Text shown =
Sensei Raj Soren - 6th Dan

My family and I had faced regular racial abuse while growing up in North Wales and Liverpool in the early 70s. Ever since then I had been keen to take up martial arts as a self defence. I remember watching the Kung Fu TV series with David Carradine, Bruce Lee, Chuck Norris, Jackie Chan movies as well as Hong Kong Phooey cartoon.  My parents wanted me to focus on my studies so I waited till university  before looking for a martial art club. 

In 1984 I was looking to join Karate or Kung Fu club at Freshers fair at Manchester Polytechnic (Manchester Metropolitan University). However before I could to sign up for these other martial arts I met a very  enthusiastic George Nicola a dark blue belt at the time who talked about how effective and versatile jiu jitsu was and he talked me into joining.  Ever since my first session with sensei Jeff Thompson a first dan I was hooked on jiu jitsu. Jeff Thompson was a  direct student of Shihan Brian Graham. The organisation was called the National Samurai Jiu Jitsu Association (NSJJA) and we had around 10 clubs in the UK. Gradings only took place once a year with Shihan Graham and Sensei Peter Farrar.  I was impressed by how you could take control someone  with a simple but effective technique like a wrist lock or arm clock and then take them to the ground with a throw.

Dataset excerpts =
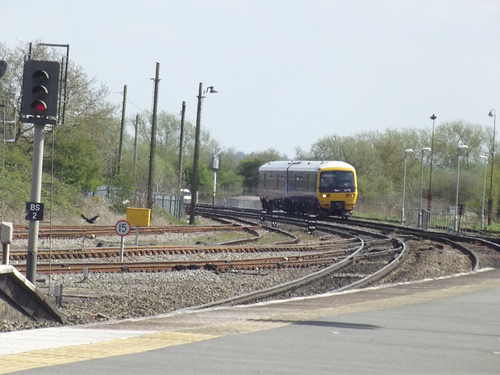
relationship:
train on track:
[257, 160, 357, 220] [328, 209, 471, 297]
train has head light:
[257, 160, 357, 220] [317, 188, 334, 201]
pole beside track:
[190, 83, 207, 222] [6, 198, 213, 261]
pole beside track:
[179, 101, 186, 223] [328, 209, 471, 297]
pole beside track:
[146, 63, 157, 209] [6, 198, 213, 261]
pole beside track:
[131, 116, 145, 174] [6, 198, 213, 261]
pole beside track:
[114, 85, 126, 181] [6, 198, 213, 261]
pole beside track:
[399, 147, 413, 225] [328, 209, 471, 297]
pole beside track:
[417, 146, 431, 225] [328, 209, 471, 297]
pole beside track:
[450, 144, 464, 235] [328, 209, 471, 297]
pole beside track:
[209, 153, 221, 209] [6, 198, 213, 261]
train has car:
[257, 160, 357, 220] [287, 152, 357, 216]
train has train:
[257, 160, 357, 220] [257, 160, 357, 220]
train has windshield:
[257, 160, 357, 220] [320, 170, 350, 196]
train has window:
[257, 160, 357, 220] [295, 175, 301, 179]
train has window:
[257, 160, 357, 220] [267, 171, 275, 179]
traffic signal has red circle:
[17, 56, 60, 132] [33, 101, 50, 112]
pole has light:
[190, 83, 207, 222] [203, 81, 218, 95]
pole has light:
[399, 147, 413, 225] [404, 147, 415, 157]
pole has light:
[417, 146, 431, 225] [419, 144, 436, 157]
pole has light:
[450, 144, 464, 235] [456, 138, 468, 155]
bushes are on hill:
[12, 143, 99, 213] [4, 146, 112, 221]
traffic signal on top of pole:
[17, 56, 60, 132] [21, 124, 48, 283]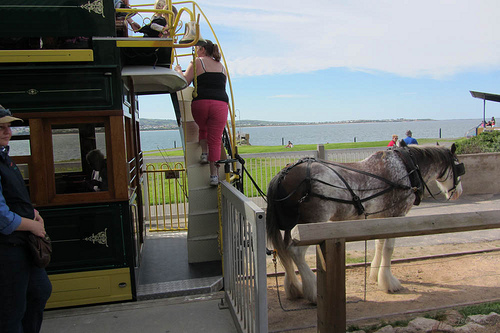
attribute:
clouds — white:
[221, 3, 498, 51]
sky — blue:
[270, 68, 419, 117]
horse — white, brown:
[268, 159, 462, 299]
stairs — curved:
[165, 77, 242, 263]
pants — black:
[7, 246, 74, 330]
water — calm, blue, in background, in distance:
[279, 119, 441, 143]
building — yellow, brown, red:
[2, 11, 183, 301]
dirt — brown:
[424, 253, 492, 306]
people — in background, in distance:
[386, 135, 425, 154]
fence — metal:
[206, 196, 285, 331]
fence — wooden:
[288, 202, 487, 333]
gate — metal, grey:
[214, 180, 278, 327]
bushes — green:
[461, 127, 499, 152]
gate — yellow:
[123, 154, 187, 238]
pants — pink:
[185, 105, 233, 160]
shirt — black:
[200, 62, 228, 109]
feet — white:
[363, 238, 402, 295]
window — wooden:
[26, 110, 127, 198]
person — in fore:
[9, 113, 65, 333]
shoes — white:
[203, 147, 219, 190]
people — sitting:
[63, 2, 174, 63]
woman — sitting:
[128, 1, 175, 46]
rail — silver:
[248, 141, 315, 168]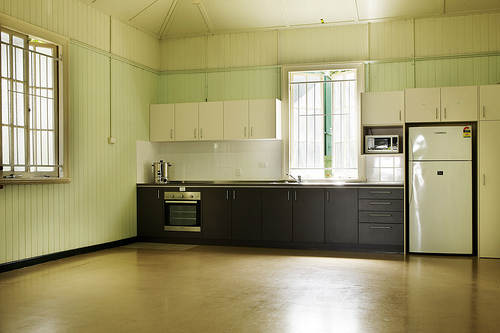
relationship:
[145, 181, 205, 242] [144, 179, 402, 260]
oven built into shelves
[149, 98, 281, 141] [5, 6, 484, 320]
cabinets in kitchen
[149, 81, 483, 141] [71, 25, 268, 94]
cabinets hanging wall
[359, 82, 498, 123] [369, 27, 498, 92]
cabinets hanging on wall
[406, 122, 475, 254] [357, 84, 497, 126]
fridge below cabinets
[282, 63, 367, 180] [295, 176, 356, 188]
window above sink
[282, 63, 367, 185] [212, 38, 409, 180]
window on wall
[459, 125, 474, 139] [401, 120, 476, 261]
magnet on refrigerator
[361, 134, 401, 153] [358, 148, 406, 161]
appliance on shelf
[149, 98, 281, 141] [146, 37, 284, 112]
cabinets are on wall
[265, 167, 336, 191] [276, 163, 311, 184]
sink has faucet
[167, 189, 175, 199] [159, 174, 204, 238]
knob on stove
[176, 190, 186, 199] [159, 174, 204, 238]
knob on stove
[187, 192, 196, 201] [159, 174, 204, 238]
knob on stove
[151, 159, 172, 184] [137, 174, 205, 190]
appliance on counter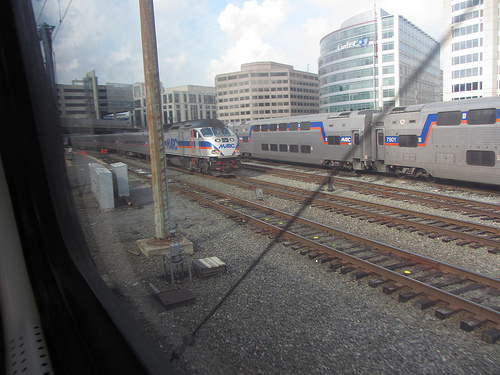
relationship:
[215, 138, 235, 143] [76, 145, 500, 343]
black writing on tracks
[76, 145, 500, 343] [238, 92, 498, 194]
tracks in front of engine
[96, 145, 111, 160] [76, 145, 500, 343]
cones around tracks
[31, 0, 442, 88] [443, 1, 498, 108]
clouds over building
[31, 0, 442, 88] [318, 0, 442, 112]
clouds over building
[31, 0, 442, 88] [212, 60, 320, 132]
clouds over building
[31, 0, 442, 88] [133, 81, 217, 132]
clouds over building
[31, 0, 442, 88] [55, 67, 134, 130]
clouds over building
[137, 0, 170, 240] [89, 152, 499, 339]
pole standing next to track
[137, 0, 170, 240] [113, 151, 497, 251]
pole standing next to track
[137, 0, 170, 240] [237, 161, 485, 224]
pole standing next to track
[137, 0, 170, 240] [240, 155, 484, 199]
pole standing next to track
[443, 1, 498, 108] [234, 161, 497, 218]
building near track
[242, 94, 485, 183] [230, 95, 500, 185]
double decker on car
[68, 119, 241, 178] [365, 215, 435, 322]
train car in track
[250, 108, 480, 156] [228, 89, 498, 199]
windows attached to side of train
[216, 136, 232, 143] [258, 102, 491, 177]
black writing on train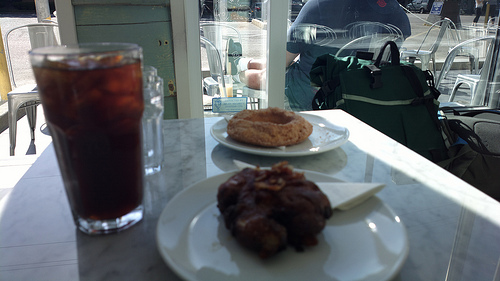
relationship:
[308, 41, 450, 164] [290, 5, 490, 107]
bag leaning against glass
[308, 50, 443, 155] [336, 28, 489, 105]
bag sitting on chair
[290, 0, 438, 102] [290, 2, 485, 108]
person sitting outside window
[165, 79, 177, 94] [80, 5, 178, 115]
hole in paint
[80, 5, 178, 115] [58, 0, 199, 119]
paint on wall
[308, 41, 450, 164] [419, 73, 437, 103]
bag with strap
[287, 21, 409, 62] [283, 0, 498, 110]
reflection on glass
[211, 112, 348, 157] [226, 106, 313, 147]
plate with donut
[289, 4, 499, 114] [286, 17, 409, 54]
window with glare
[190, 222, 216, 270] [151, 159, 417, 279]
light on plate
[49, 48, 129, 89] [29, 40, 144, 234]
ice in glass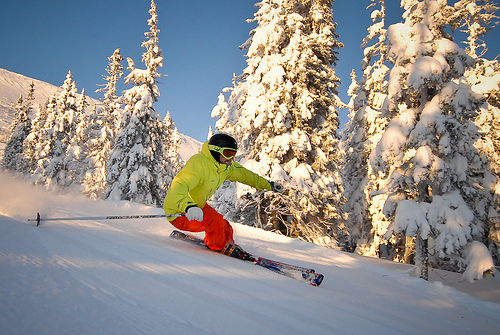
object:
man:
[153, 142, 285, 263]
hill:
[1, 69, 499, 334]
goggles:
[212, 143, 241, 162]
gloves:
[181, 175, 291, 225]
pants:
[166, 203, 248, 257]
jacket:
[162, 141, 277, 223]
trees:
[2, 0, 500, 275]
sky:
[1, 1, 499, 157]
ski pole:
[25, 202, 189, 230]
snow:
[2, 68, 499, 335]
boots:
[214, 232, 254, 264]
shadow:
[0, 217, 495, 334]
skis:
[166, 227, 333, 286]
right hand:
[177, 205, 206, 224]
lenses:
[222, 149, 247, 159]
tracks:
[29, 196, 289, 333]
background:
[2, 65, 498, 275]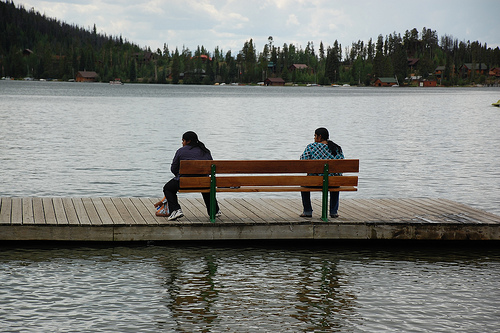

Assigned task = Retype the text about Sensei Raj Soren, everything from "Sensei Raj Soren" down to "martial art club.", with no changes.

Answer box =
Sensei Raj Soren - 6th Dan

My family and I had faced regular racial abuse while growing up in North Wales and Liverpool in the early 70s. Ever since then I had been keen to take up martial arts as a self defence. I remember watching the Kung Fu TV series with David Carradine, Bruce Lee, Chuck Norris, Jackie Chan movies as well as Hong Kong Phooey cartoon.  My parents wanted me to focus on my studies so I waited till university  before looking for a martial art club.